New estimates show taxing the foreign investments of super-rich non-doms wouldn’t push them to leave the UK en masse. Doing so would raise over £3.2 billion a year in additional revenue for the UK Government.

The term ‘non-dom’, short for non-domiciled individual, refers to a UK resident whose permanent home is outside the UK. Non-doms pay UK tax on money earned in the UK but no tax on investment returns made elsewhere in the world. This is known as the remittance basis of taxation which dates back to the colonial era.  

Non-doms using this tax break are among the UK’s super-rich. After accounting for their overseas income, one third of non-doms are in the UK’s top 0.1% by both income and wealth, while the vast majority of them fall in the top 1% of income and wealth in the country.

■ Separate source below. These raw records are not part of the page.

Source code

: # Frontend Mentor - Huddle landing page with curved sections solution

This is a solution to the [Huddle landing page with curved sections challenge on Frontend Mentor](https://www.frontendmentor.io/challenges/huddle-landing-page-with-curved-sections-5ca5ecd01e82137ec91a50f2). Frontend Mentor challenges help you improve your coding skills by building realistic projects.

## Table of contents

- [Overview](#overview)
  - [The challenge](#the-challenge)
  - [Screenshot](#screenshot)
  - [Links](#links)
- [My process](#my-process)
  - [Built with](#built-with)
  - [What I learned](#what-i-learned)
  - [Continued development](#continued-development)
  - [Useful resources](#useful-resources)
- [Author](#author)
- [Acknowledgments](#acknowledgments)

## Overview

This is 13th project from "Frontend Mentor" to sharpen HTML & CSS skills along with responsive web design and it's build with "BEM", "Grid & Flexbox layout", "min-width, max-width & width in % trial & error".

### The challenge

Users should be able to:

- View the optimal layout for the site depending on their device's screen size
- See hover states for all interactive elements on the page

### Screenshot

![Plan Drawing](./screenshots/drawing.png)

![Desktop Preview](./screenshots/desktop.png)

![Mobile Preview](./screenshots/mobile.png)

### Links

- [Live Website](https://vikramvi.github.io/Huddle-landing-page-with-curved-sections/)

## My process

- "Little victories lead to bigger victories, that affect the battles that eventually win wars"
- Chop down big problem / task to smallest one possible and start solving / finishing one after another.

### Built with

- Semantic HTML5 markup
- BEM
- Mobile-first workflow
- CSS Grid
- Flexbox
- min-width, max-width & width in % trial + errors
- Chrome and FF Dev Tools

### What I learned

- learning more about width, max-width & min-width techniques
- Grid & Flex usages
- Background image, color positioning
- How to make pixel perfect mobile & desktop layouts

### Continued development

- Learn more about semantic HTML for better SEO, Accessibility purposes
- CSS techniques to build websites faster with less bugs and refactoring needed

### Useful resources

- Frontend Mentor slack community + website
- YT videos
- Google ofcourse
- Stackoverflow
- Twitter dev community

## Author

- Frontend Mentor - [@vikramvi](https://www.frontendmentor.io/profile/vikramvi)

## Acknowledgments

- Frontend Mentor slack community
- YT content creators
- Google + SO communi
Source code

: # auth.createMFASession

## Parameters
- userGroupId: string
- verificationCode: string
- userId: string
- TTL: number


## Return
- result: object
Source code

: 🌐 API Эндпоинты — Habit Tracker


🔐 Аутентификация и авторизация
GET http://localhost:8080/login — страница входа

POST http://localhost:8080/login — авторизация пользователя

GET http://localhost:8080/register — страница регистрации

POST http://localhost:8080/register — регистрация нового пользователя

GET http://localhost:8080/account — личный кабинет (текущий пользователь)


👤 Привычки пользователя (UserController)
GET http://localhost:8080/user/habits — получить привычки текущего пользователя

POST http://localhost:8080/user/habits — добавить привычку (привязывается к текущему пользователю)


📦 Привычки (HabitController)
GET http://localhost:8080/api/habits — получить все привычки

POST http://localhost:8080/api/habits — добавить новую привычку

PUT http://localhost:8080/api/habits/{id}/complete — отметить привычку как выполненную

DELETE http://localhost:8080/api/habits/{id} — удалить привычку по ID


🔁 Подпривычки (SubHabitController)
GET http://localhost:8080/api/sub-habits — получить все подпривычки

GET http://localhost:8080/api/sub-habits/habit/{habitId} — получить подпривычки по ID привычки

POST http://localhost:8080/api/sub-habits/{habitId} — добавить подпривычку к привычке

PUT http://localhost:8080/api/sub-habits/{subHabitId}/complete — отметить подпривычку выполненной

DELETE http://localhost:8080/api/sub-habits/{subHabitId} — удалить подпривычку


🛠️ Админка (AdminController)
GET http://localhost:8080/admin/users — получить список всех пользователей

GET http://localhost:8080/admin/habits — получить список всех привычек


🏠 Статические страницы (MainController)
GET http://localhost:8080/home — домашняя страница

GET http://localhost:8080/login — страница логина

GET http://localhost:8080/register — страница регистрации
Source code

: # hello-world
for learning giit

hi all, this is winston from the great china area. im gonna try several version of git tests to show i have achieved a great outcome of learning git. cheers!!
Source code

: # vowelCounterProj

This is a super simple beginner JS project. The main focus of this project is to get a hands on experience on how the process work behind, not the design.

There has been much debate about whether the UK’s non-doms should pay tax on foreign income, in the same way others living in the UK already have to. A key argument against the abolition of non-dom status is the concern that non-doms will choose to leave the country, taking their wealth and investment with them. In their paper ‘Taxation and Migration by the Super-Rich', Arun Advani, David Burgherr and Andy Summers use evidence from reforms to the non-dom regime made in 2017 to estimate how many non-doms would leave the UK if the regime were abolished.

The reforms introduced in 2017 removed access to the remittance basis for UK-born non-doms and long-stayers who have lived in the UK for at least 15 years. The reform caused a large tax increase for affected non-doms. But did the higher levels of tax encourage these wealthy individuals to leave the UK? The evidence suggests not.   

As a result of the 2017 reform, non-doms losing access to the remittance basis experienced a roughly 10% fall in the share of their income they could keep post-tax. However, their migration response was limited. Only 0.2% of long-staying and 2% of UK-born non-doms left the country due to the reform. Those who did leave mostly reported little UK income and paid little UK tax before the reform.

Based on the 2017 evidence, the researchers calculate that abolishing non-dom status would lead to fewer than 100 people emigrating. They estimate that the abolition of the preferential tax regime would increase tax revenue by 84% (£3.2 billion a year) even after accounting for those who may choose to leave.

While some previous studies have found that high-earning migrants may move across borders following tax hikes, the researchers document that for the UK’s super-rich, who have large amounts of capital income, the response is small. Their great fortunes mean that higher tax rates have a negligible impact on the lifestyle of these individuals, which may explain why they are not sufficient to cause emigration. Abolishing tax perks for non-doms could therefore significantly boost UK tax revenue without risking an exodus of the super-rich. 


Advani, A., Burgherr, D., Summers, A. (2022). Taxation and migration by the super-rich. CAGE Working Paper (no. 630).